Y ahí estaba el lío. Podía dispararles de inmediato, tanto a él como a la mulata, pero entonces tendría que enfrentarse al problema de las manchas de sangre, por no hablar del de los cuerpos y, sobre todo, de la posibilidad de que algún vecino mirón los hubiese visto subir. Podía llevarlos con una excusa a dar un paseo a orillas del río, pero el riesgo de un plan improvisado así por las buenas lo aterrorizaba. Y, sin embargo, tenía que tomar una decisión. Lo que le preocupaba no era el par de muertos: le había sucedido ya en Nápoles y se las había arreglado. Pero en este caso se trataba de una cuestión diferente. Estaba en su casa. Y no se le ocurría nada. Por eso, cuando el muchachote salió del dormitorio, desnudo y empapado de sudor, Treintamonedas sintió que lo invadía la cólera al ver su sonrisa franca e inoportuna. Le asestó una patada en los huevos y mientras el tipo se desplomaba con cara de asombro, le golpeó con el antebrazo en la nuca. Acto seguido se abalanzó sobre él y le apretó el cuello.

—¡Infame! ¡Madero de mierda! ¿Qué te pensabas que estabas haciendo, eh? ¡Vienes a mi casa, follas, y sólo eres un madero de mierda!

El otro forcejeaba, farfullando frases incomprensibles. Treintamonedas no soltaba la presa. El policía se estaba poniendo morado. Se asomó la mulata. Al ver la escena soltó un grito y se precipitó hacia la salida. Treintamonedas se arrojó sobre ella, la aferró por la cintura y la lanzó sobre el sofá.

—¡Ahora me ocuparé de ti, zorra!

Pero el policía había tenido tiempo de recuperarse, o al menos de llegar arrastrándose hasta la parte posterior de un mueble de estilo inglés por el que Treintamonedas había pagado un pastón a un anticuario de Coronari. A sus espaldas había dejado un rastro baboso de sangre, como el de un caracol. ¡Sólo faltaba que encima le estropeasen los muebles!

—Espera, te lo puedo explicar…

—¿Qué coño me tienes que explicar?

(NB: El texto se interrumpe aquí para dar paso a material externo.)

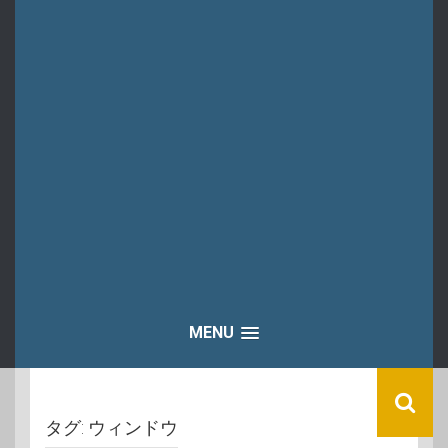
MENU
タグ:
ウィンドウ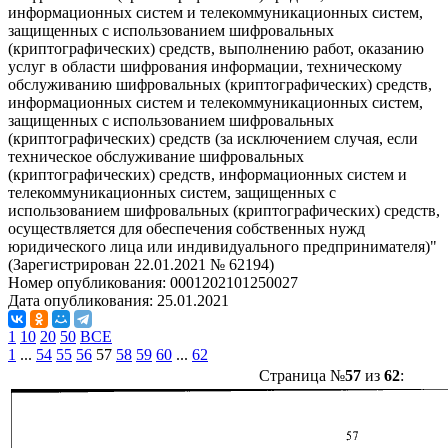
информационных систем и телекоммуникационных систем,
защищенных с использованием шифровальных
(криптографических) средств, выполнению работ, оказанию
услуг в области шифрования информации, техническому
обслуживанию шифровальных (криптографических) средств,
информационных систем и телекоммуникационных систем,
защищенных с использованием шифровальных
(криптографических) средств (за исключением случая, если
техническое обслуживание шифровальных
(криптографических) средств, информационных систем и
телекоммуникационных систем, защищенных с
использованием шифровальных (криптографических) средств,
осуществляется для обеспечения собственных нужд
юридического лица или индивидуального предпринимателя)"
(Зарегистрирован 22.01.2021 № 62194)
Номер опубликования:
0001202101250027
Дата опубликования:
25.01.2021
1
10
20
50
ВСЕ
1
...
54
55
56
57
58
59
60
...
62
Страница №
57
из
62
:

Eres hombre muerto, ¿lo entiendes?

—No, te lo ruego, espera, pertenezco a la Criminalpol, te puedo ayudar…

Treintamonedas, que había cargado ya la Beretta, bajó el arma.

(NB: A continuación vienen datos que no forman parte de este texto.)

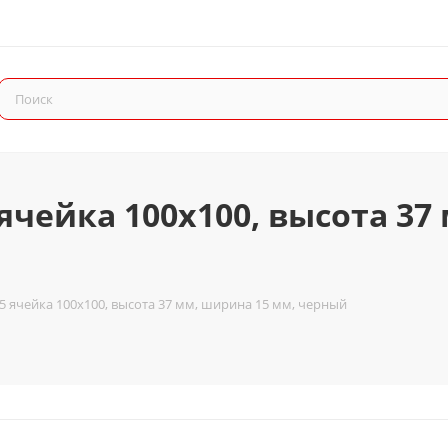
ячейка 100x100, высота 37
5 ячейка 100x100, высота 37 мм, ширина 15 мм, черный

—Yo esnifo, amigo. Y tengo que mantener a Desy… mi vida no es fácil… cuando nos vimos en el local, llevaba dos días sin coca… estoy sin blanca, amigo. Nos podemos echar una mano… tú a mí y yo a ti…

Parecía sincero. Pero ¿quién no lo parece cuando se encuentra desnudo y desarmado ante el cañón de una semiautomática con once balas dentro?

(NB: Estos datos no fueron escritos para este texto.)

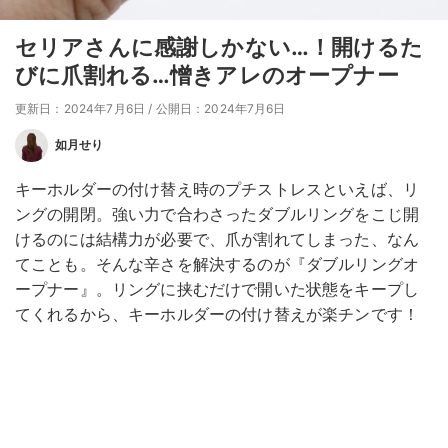
セリアさんに感謝しかない…！開けるた
びに爪割れる…憎きアレのオープナー
更新日：2024年7月6日
/
公開日：2024年7月6日
如月せり
キーホルダーの付け替え時のプチストレスといえば、リ
ングの開閉。強い力で合わさったダブルリングをこじ開
けるのには結構力が必要で、爪が割れてしまった、なん
てことも。そんな辛さを解決するのが『ダブルリングオ
ープナー』。リングに挟むだけで開いた状態をキープし
てくれるから、キーホルダーの付け替えが楽チンです！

—¿Y Vanessa? ¿Qué sabe de ti Vanessa?

—¡Nada, te lo juro! Íbamos al mismo colegio, de verdad. Ella cree que soy periodista… venga, baja esa pistola… hablemos…

Acabaron por llegar a un acuerdo. Fabio le pasaría información sobre los procesos, cuando los hubiera, y lo avisaría de los eventuales arrestos. A cambio, Treintamonedas le suministraría la coca. Fabio le prometió presentarle a otros dos colegas interesados en hacer negocio. Treintamonedas le permitió vestirse de nuevo y retuvo la Beretta como prenda.

—¿Y yo qué hago? ¿Qué les cuento a mis superiores?

—Invéntate una historia. ¡Y ahora desaparece!

Al final, de todo aquello había salido un buen arreglo. En Nápoles pagaban y en Roma tendrían que empezar a hacerlo antes o después. Ahora sabía qué decirles a los demás: he reclutado a dos o tres de la bofia y los mantengo con coca. Nos pueden servir. Y si bien no era toda la verdad, poco importaba. Que, a fin de cuentas, no estaba casado con sus colegas: hacían negocios juntos pero, según se dice, hoy aquí, mañana ¿quién sabe?